A country with a population nearing 10 million can afford to absorb the families of 600 children without it affecting Israel’s Jewish character, Tadmor suggested.
“Six hundred people are not an immigration problem,” he continued. “Six hundred people is a humanitarian problem. Unfortunately, with all due respect, this is the country of the Jewish people. And for people that have suffered the way we have, and have been discriminated against, and been deported and been subjected to all things that we have, there’s a certain level of humanity that we can afford, and are also required to exhibit.”
Sabin Hadad, a spokeswoman for Israel’s Population and Immigration Authority, countered that there had been no change in government policy or in the means of enforcement. The immigration authority is simply applying the policy to families with children who were younger than 6 at the time of the 2010 decision. Advocates like Tadmor who argue that the government has effectively observed a ban on the deportation of minors are mistaken, she says.

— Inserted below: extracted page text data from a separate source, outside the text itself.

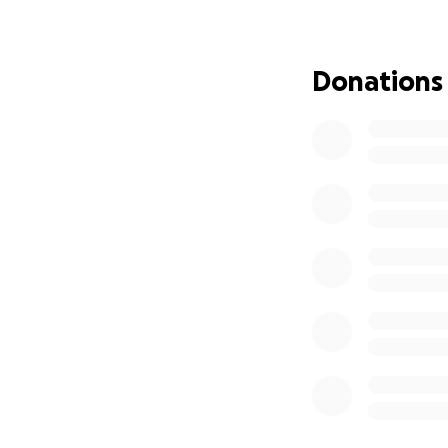
2. Une version réd
3. Des médicaments
Donations
Et l’ultime option
J’ai passé des heu
Parce que James, c
C’est celui que j’
période la plus so
antistress. Mon r
Et vous savez quoi
James, c’est aussi
bas : la résilience,
Avec mon mari, on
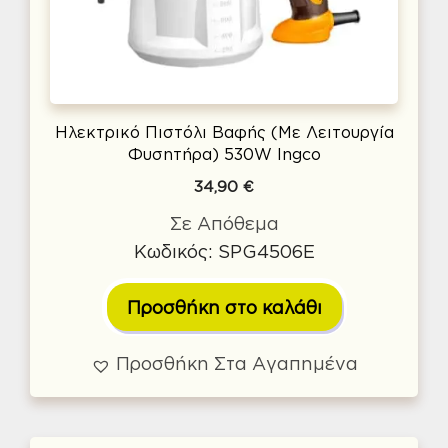
Ηλεκτρικό Πιστόλι Βαφής (Με Λειτουργία
Φυσητήρα) 530W Ingco
34,90
€
Σε Απόθεμα
Κωδικός: SPG4506E
Προσθήκη στο καλάθι
Προσθήκη Στα Αγαπημένα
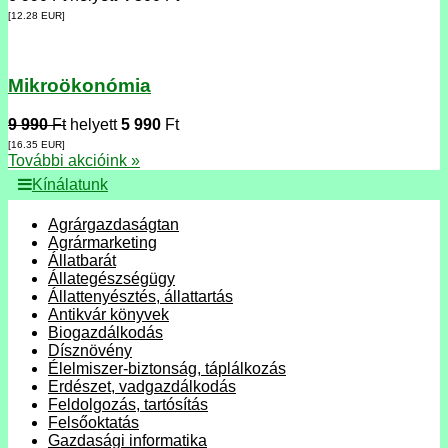
[12.28
EUR
]
Mikroökonómia
9 990
Ft
helyett
5 990
Ft
[16.35
EUR
]
További akcióink »
Kínálatunk
Agrárgazdaságtan
Agrármarketing
Állatbarát
Állategészségügy
Állattenyésztés, állattartás
Antikvár könyvek
Biogazdálkodás
Dísznövény
Élelmiszer-biztonság, táplálkozás
Erdészet, vadgazdálkodás
Feldolgozás, tartósítás
Felsőoktatás
Gazdasági informatika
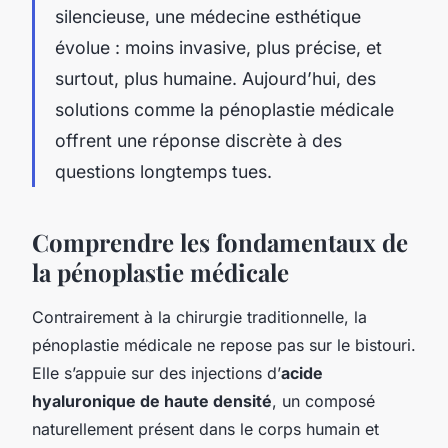
silencieuse, une médecine esthétique
évolue : moins invasive, plus précise, et
surtout, plus humaine. Aujourd’hui, des
solutions comme la pénoplastie médicale
offrent une réponse discrète à des
questions longtemps tues.
Comprendre les fondamentaux de
la pénoplastie médicale
Contrairement à la chirurgie traditionnelle, la
pénoplastie médicale ne repose pas sur le bistouri.
Elle s’appuie sur des injections d’
acide
hyaluronique de haute densité
, un composé
naturellement présent dans le corps humain et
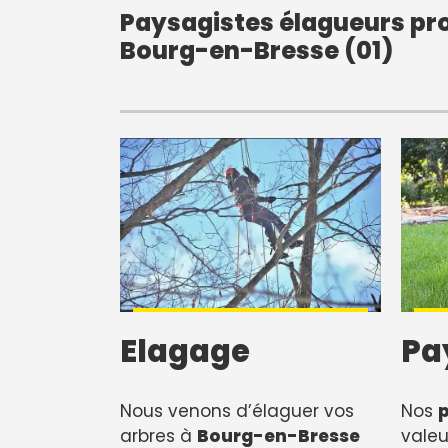
Paysagistes élagueurs pro
Bourg-en-Bresse (01)
Elagage
Pa
Nous venons d’élaguer vos
Nos
arbres à
Bourg-en-Bresse
valeu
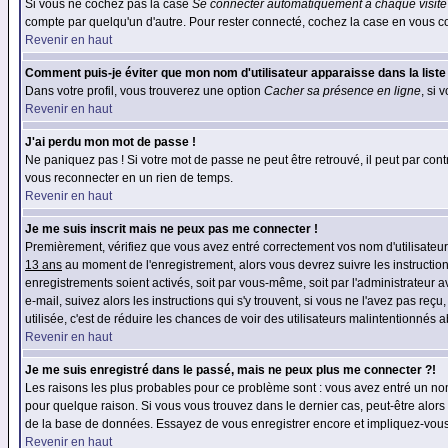
Si vous ne cochez pas la case
Se connecter automatiquement à chaque visite
compte par quelqu'un d'autre. Pour rester connecté, cochez la case en vous con
Revenir en haut
Comment puis-je éviter que mon nom d'utilisateur apparaisse dans la liste d
Dans votre profil, vous trouverez une option
Cacher sa présence en ligne
, si 
Revenir en haut
J'ai perdu mon mot de passe !
Ne paniquez pas ! Si votre mot de passe ne peut être retrouvé, il peut par contre
vous reconnecter en un rien de temps.
Revenir en haut
Je me suis inscrit mais ne peux pas me connecter !
Premièrement, vérifiez que vous avez entré correctement vos nom d'utilisateur e
13 ans
au moment de l'enregistrement, alors vous devrez suivre les instruction
enregistrements soient activés, soit par vous-même, soit par l'administrateur 
e-mail, suivez alors les instructions qui s'y trouvent, si vous ne l'avez pas reç
utilisée, c'est de réduire les chances de voir des utilisateurs malintentionné
Revenir en haut
Je me suis enregistré dans le passé, mais ne peux plus me connecter ?!
Les raisons les plus probables pour ce problème sont : vous avez entré un nom 
pour quelque raison. Si vous vous trouvez dans le dernier cas, peut-être alors 
de la base de données. Essayez de vous enregistrer encore et impliquez-vous
Revenir en haut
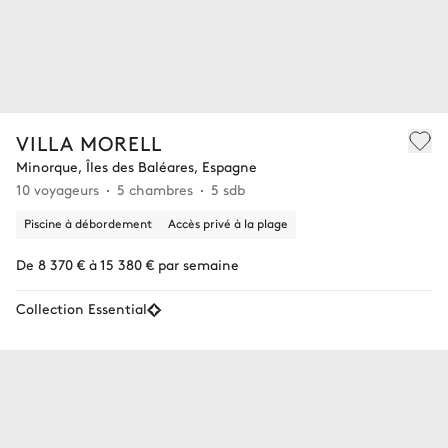
VILLA MORELL
Minorque, Îles des Baléares, Espagne
10 voyageurs
5 chambres
5 sdb
Piscine à débordement
Accès privé à la plage
De 8 370 € à 15 380 € par semaine
Collection Essential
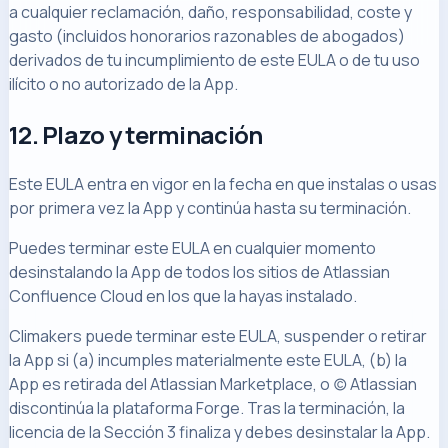
a cualquier reclamación, daño, responsabilidad, coste y
gasto (incluidos honorarios razonables de abogados)
derivados de tu incumplimiento de este EULA o de tu uso
ilícito o no autorizado de la App.
12. Plazo y terminación
Este EULA entra en vigor en la fecha en que instalas o usas
por primera vez la App y continúa hasta su terminación.
Puedes terminar este EULA en cualquier momento
desinstalando la App de todos los sitios de Atlassian
Confluence Cloud en los que la hayas instalado.
Climakers puede terminar este EULA, suspender o retirar
la App si (a) incumples materialmente este EULA, (b) la
App es retirada del Atlassian Marketplace, o (c) Atlassian
discontinúa la plataforma Forge. Tras la terminación, la
licencia de la Sección 3 finaliza y debes desinstalar la App.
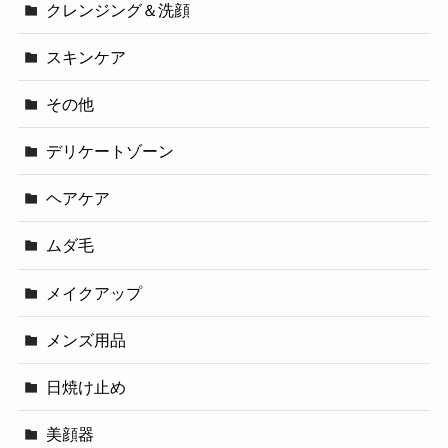
クレンジング＆洗顔
スキンケア
その他
デリケートゾーン
ヘアケア
ムダ毛
メイクアップ
メンズ用品
日焼け止め
美顔器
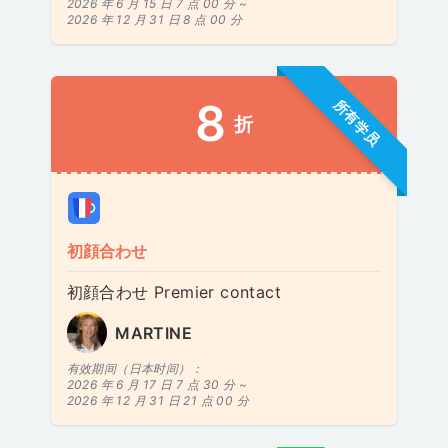
2026 年 6 月 15 日 7 点 00 分 ~
2026 年 12 月 31 日 8 点 00 分
8
所有学员
折
初顔合わせ
初顔合わせ Premier contact
MARTINE
有效期间（日本时间）：
2026 年 6 月 17 日 7 点 30 分 ~
2026 年 12 月 31 日 21 点 00 分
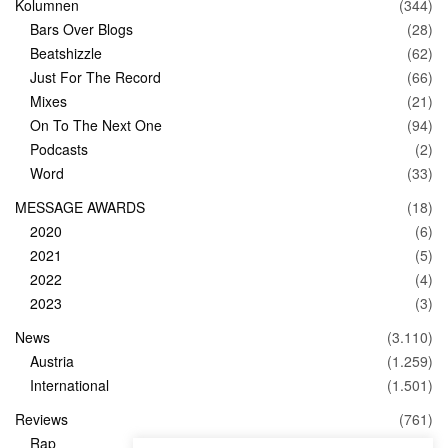
Kolumnen
(344)
Bars Over Blogs
(28)
Beatshizzle
(62)
Just For The Record
(66)
Mixes
(21)
On To The Next One
(94)
Podcasts
(2)
Word
(33)
MESSAGE AWARDS
(18)
2020
(6)
2021
(5)
2022
(4)
2023
(3)
News
(3.110)
Austria
(1.259)
International
(1.501)
Reviews
(761)
Rap
(83)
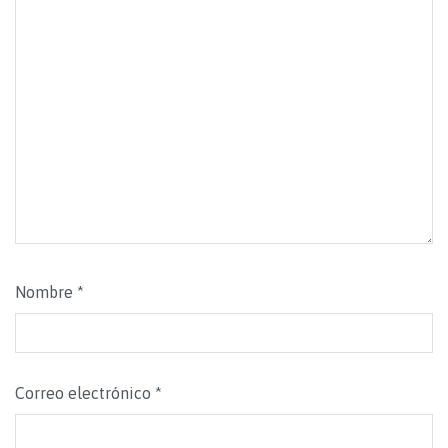
Nombre
*
Correo electrónico
*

“There is no such policy. Anyone who makes this claim is lying. The law states that you must have a permit to remain in Israel. If you don’t have one, you’re a criminal. Period. They are breaking the law. We must respect Israeli law. This isn’t a banana republic. … They stay here and their kids have no rights. They have no legal status, and it’s all because of the mothers.”
‘It’s A Crime’
In the summer and early fall, the plight of the detained children drew thousands of protesters. Demonstrators were able to create a public stir just before a judge ordered the release of several kids.
Mira Ayalon, a 47-year-old lawyer, said she had no previous involvement as an activist before helping organize a demonstration outside Tel Aviv’s Gavrieli Carmel elementary school against the detention of a mother of one of the pupils.
“We as a society can’t allow kids to sit in jail. It’s a crime to put kids in jail. I’m for tough immigration laws. But we have to do it logically,” she said. “It’s inconceivable that the state would let these kids go to school, like an Israeli kid, and then decide to arrest them and deport them.”
Though the arrests have slowed, just this week Favour Blessing and his mother Christina, a migrant from Nigeria, were released from detention for the second time in a month.
One child who was deported with his mother to the Philippines in the summer spoke to an Israeli television crew in Manilla. “I feel like an alien here,” Rohan Perez, 13, told Kan 11 news. “I don’t feel normal here. I feel like I’ve moved to a different planet. Or that they’ve kicked me out to another planet.”
Sharon splits her time as a house cleaner and as an activist against the roundups, with an organization called United Children of Israel. She says she’s struggling to maintain any stability since leaving her home in the summer, when immigration agents first came searching for her.
“The life of my kids has been a roller coaster because we have been on the move for four-and-a-half months now. It’s crazy. They keep on saying they want to go back home and that they want to build a Christmas tree. Soon it will be Chanukah,” said Sharon.
“I say, when it’s all over, we can go back to our normal life. But I don’t know when that will be.”